Chronik | Niederösterreich
03.10.2018

Polizei-Reiterstaffel: Frau Inspektor sitzt fest im Sattel

Der KURIER war beim Ausbildungsstart der berittenen Polizei am Dienstag mit dabei.

Schenkel dran, gut so. Und jetzt Vorwärtstreiben“. Die Rufe von der Galerie der Reitausbildungshalle in der Wiener Neustädter Militärakademie (NÖ) gelten den frisch eingerückten Polizistinnen der Reiterstaffel, dem neuen Prestigeprojekt von Innenminister Herbert Kickl ( FPÖ).

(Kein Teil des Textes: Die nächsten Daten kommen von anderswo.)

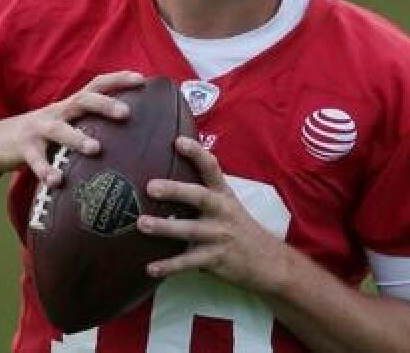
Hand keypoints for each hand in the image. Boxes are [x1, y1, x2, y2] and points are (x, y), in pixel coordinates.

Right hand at [0, 71, 144, 184]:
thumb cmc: (44, 135)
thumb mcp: (66, 123)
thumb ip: (90, 123)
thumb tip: (134, 132)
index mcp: (70, 106)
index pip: (97, 85)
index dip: (118, 80)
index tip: (142, 79)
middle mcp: (57, 112)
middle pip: (82, 101)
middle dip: (105, 105)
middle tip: (127, 113)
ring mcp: (39, 129)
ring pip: (59, 130)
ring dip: (77, 139)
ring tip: (96, 150)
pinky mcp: (23, 148)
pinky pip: (35, 159)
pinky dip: (46, 170)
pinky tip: (57, 181)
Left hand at [138, 136, 290, 294]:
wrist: (267, 261)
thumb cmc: (239, 229)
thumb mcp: (227, 205)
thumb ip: (204, 192)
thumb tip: (167, 178)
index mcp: (223, 195)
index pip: (212, 168)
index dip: (196, 153)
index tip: (178, 141)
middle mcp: (222, 212)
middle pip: (199, 197)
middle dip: (175, 191)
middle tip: (150, 187)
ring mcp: (219, 235)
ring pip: (190, 230)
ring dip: (165, 227)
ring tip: (142, 223)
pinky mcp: (216, 259)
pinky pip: (189, 262)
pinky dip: (169, 266)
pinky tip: (150, 268)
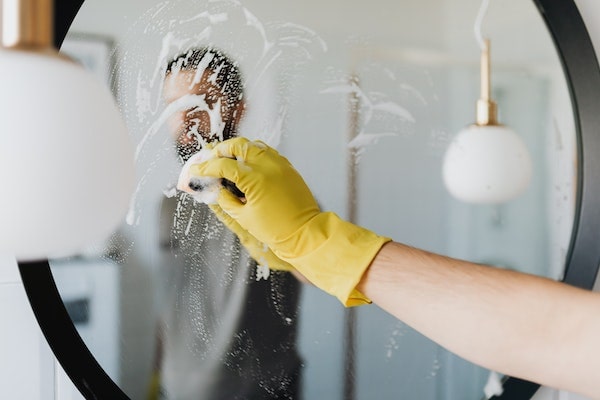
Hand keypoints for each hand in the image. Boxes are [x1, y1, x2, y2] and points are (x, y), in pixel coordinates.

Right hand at [193, 137, 390, 305]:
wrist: (305, 234)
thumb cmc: (276, 230)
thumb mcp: (243, 217)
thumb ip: (226, 199)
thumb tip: (215, 188)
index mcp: (255, 179)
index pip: (223, 165)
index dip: (205, 168)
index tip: (195, 170)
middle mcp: (268, 166)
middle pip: (238, 145)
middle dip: (221, 150)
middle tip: (211, 159)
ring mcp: (281, 165)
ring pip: (254, 145)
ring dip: (238, 149)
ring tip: (227, 159)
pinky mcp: (289, 168)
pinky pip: (268, 153)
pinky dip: (254, 154)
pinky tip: (247, 164)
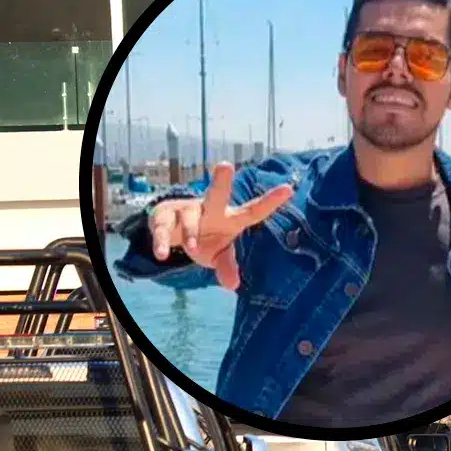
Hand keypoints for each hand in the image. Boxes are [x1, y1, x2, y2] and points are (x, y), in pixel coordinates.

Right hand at [148, 163, 294, 290]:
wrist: (171, 234)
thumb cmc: (206, 241)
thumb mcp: (218, 255)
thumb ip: (227, 267)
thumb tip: (233, 285)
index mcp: (230, 219)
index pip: (253, 211)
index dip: (270, 202)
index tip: (288, 189)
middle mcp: (210, 209)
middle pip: (216, 195)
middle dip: (221, 181)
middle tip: (226, 166)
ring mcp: (186, 210)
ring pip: (189, 216)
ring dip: (191, 233)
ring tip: (194, 249)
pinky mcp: (164, 215)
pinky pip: (163, 228)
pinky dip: (162, 241)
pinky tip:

Carolin Schmidt aus Krumbach in der Buckligen Welt in Niederösterreich hat den Streifenwagen mit nur einer Pferdestärke getauscht – mit einem grazilen Warmblut-Wallach der heimischen Reiterstaffel. Schmidt ist mit Pferden groß geworden und erfahrene Reitinstruktorin. Als sie vom Plan der berittenen Polizei erfahren hat, war sie sofort Feuer und Flamme für das Projekt. „Wir haben einen Stall und ich bin mit der Reiterei aufgewachsen. Nachdem ich Polizeibeamtin bin, habe ich natürlich die Chance ergriffen und mich beworben“, erzählt Schmidt. Für sie ist die spannendste Frage die Akzeptanz in der Bevölkerung, wenn die ersten Uniformierten durch den Prater, über die Donauinsel oder durch die Wiener Innenstadt traben werden.

Nachdem am Montag die letzten zehn Polizistinnen ihren Dienst aufgenommen haben, ist die Reiterstaffel nun mit 21 Personen (5 Ausbilder und 16 Auszubildende) komplett – und mit 17 Frauen fest in weiblicher Hand. Dienstagfrüh haben sich die angehenden Polizeireiter im Beisein des KURIER erstmals für ihre achtmonatige Ausbildung in den Sattel geschwungen. „Wir müssen den Status-quo jedes einzelnen erheben. Jeder Reiter und jedes Pferd hat seine ganz individuellen Stärken und Schwächen“, erklärt Ausbildungsleiter Thomas Maier. Der Oberstleutnant kommt von der Wiener Sondereinheit Wega und ist ein erfahrener Reittrainer.

Nach den Pannen der ersten Monate, der harschen Kritik an den Kosten und der Frage der Notwendigkeit von Polizeipferden, ist das Projekt berittene Polizei seit 1. September dem Direktor für Spezialeinheiten, Bernhard Treibenreif, unterstellt.

Captain, Dorian, Ludwig und die anderen Pferde sind stattliche Warmblut-Wallache von beeindruckender Größe. Um nicht als „Ponyzei“ in der Öffentlichkeit degradiert zu werden, wurde in den Ausschreibungsunterlagen für die Pferde auf ein entsprechendes Stockmaß geachtet. Auf die Kritik, dass die Reiter- zu einer Frauenstaffel mutieren könnte, hat Treibenreif eine klare Antwort parat. „Es ist nicht das Ziel, die Reiterstaffel zu martialisch erscheinen zu lassen. Die Pferde sind respekteinflößend genug.“

Gastgeschenk

Bevor Schmidt und ihre Kolleginnen und Kollegen aber auf Streife reiten können, ist es noch ein langer Weg. In den kommenden Wochen geht es darum, die Tiere auf die Polizeiarbeit bei Großveranstaltungen zu trainieren. Die Pferde dürfen grölende Massen, Gashupen oder Konzertlärm nicht scheuen oder durchgehen. Geübt wird das mit bis zu vier Stunden Reittraining am Tag. Was die Einsatztaktik betrifft, holt man sich Tipps von erfahrenen Reiterstaffeln im Ausland.